I glanced through the pages of a magazine, barely able to focus on what was printed. I half-expected Molly to appear behind the glass door with a look of defeat on her face. But, the clock kept ticking, and then I tried to determine if a long time passing meant good things or bad. When she finally did appear, it was with a smile and a thumbs-up sign. I was so relieved! She said that they finally managed to get all the x-rays done, and when one film didn’t turn out and they had to do it again, it was not a problem at all, as he admitted, “That was easy!” Thank you, Lord!
The look on his face when he came out was priceless. He had conquered something, worked it out, slayed the dragon. The dentist came out too (a beautiful lady who appears too young to be a dentist and pregnant with her fourth child!). He had no cavities and she said that his growth and development looked perfect. And because of that, he wouldn’t need films taken again until he was 8. Yippee!

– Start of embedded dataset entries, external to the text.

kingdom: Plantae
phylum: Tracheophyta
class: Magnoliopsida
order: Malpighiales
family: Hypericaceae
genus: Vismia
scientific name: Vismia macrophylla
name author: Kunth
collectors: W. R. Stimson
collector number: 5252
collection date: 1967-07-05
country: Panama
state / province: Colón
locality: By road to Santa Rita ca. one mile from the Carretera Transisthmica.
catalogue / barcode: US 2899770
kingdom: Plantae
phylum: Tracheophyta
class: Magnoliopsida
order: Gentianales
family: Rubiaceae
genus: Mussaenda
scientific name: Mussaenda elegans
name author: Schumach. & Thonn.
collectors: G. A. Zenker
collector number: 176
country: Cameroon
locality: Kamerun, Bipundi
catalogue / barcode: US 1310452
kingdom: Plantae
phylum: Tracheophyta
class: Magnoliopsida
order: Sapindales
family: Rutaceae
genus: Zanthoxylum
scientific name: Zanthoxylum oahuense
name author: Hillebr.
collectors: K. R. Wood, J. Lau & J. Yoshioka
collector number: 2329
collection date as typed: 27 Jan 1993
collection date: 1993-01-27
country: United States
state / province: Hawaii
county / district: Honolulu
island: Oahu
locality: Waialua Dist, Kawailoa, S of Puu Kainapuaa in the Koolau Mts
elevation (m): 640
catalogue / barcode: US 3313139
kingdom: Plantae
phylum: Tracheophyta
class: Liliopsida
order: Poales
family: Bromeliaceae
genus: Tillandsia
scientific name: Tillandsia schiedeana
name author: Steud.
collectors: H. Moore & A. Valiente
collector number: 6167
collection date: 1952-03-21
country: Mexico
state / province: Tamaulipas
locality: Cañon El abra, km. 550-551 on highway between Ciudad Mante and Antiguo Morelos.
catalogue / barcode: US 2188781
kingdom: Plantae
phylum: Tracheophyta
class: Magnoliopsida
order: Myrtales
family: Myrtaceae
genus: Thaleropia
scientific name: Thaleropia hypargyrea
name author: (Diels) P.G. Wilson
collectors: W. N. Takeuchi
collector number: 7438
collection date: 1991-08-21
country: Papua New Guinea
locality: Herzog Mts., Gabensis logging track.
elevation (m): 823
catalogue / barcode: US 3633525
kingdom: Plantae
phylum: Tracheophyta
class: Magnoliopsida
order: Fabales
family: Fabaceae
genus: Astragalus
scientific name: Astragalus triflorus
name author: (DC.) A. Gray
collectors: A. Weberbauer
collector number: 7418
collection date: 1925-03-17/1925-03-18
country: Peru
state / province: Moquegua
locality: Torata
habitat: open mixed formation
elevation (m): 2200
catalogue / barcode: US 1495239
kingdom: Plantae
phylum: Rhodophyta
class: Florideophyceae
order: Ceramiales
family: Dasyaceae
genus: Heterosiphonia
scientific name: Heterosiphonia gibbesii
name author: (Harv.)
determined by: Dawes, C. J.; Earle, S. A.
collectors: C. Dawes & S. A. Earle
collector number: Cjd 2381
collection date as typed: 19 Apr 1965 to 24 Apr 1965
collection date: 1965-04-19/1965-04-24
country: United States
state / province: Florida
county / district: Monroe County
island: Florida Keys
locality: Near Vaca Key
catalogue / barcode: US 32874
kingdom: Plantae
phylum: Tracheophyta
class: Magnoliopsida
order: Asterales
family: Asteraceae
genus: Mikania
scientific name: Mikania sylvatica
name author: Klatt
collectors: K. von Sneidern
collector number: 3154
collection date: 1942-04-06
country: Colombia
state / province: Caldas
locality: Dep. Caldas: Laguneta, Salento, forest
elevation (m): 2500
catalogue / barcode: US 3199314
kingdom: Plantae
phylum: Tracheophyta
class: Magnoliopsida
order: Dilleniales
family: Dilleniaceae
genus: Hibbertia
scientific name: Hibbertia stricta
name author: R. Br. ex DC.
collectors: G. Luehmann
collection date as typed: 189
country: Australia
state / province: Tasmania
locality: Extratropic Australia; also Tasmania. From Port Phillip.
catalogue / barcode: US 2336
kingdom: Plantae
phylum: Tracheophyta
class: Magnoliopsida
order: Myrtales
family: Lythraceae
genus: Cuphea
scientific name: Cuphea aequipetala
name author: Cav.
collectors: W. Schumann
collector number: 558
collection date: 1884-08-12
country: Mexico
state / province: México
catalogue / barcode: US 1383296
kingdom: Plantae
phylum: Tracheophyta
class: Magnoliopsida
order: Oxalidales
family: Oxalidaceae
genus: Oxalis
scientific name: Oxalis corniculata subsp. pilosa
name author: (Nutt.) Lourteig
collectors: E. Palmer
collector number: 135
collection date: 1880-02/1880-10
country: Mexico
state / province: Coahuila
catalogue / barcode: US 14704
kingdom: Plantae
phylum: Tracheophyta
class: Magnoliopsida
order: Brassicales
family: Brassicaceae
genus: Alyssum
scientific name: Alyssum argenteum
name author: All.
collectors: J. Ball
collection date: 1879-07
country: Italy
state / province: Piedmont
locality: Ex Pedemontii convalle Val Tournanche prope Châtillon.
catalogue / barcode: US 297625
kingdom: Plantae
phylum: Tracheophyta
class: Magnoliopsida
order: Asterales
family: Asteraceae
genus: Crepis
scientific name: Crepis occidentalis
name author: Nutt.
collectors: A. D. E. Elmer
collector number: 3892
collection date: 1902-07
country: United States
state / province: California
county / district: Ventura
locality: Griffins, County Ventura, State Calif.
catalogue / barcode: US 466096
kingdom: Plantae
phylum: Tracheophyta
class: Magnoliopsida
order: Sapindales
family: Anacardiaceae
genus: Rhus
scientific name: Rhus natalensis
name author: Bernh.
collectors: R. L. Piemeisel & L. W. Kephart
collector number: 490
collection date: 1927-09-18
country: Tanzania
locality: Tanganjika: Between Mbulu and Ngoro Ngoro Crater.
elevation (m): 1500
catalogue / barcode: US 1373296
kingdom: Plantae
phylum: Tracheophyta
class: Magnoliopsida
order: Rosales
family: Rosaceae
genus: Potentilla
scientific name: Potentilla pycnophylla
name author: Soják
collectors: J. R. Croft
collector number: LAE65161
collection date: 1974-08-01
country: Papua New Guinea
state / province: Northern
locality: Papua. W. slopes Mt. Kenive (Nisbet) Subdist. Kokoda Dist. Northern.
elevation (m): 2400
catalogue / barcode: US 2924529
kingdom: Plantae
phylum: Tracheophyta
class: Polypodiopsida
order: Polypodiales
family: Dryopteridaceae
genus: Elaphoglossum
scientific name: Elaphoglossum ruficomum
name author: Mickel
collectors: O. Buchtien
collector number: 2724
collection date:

I was so thankful that Molly hadn’t given up. What should have been a 35 minute appointment turned into 1 1/2 hours, but we all left feeling like winners. Molly said that challenges only make them better at their jobs. A little voice inside was nagging that it was too bad my child had to be the challenge for them that day, and it was too bad that success only came after I was completely out of the room…what does that say about my presence in his life? But, I let that go and rejoiced that feelings of panic and anger had not taken me over. Even though I was frustrated that Ethan was making the situation so much more difficult than necessary, I was able to detach myself from it in a good way. Again…Thank you, Lord! And Ethan…I hope he can look back at this experience to help him with future challenges. I hope he can remember the connection between what happened at the dentist’s office and his Awana verse, Joshua 1:9 - “…Be strong and courageous. Do not be terrified; do not be discouraged, for the Lord your God will be with you wherever you go.”
I told Ethan that I was proud of him for working through his fear and doing something he found very difficult. I also told him I would take him out to lunch and he could choose the place. I was kinda surprised, but he chose Romano’s Macaroni Grill. We had a good afternoon.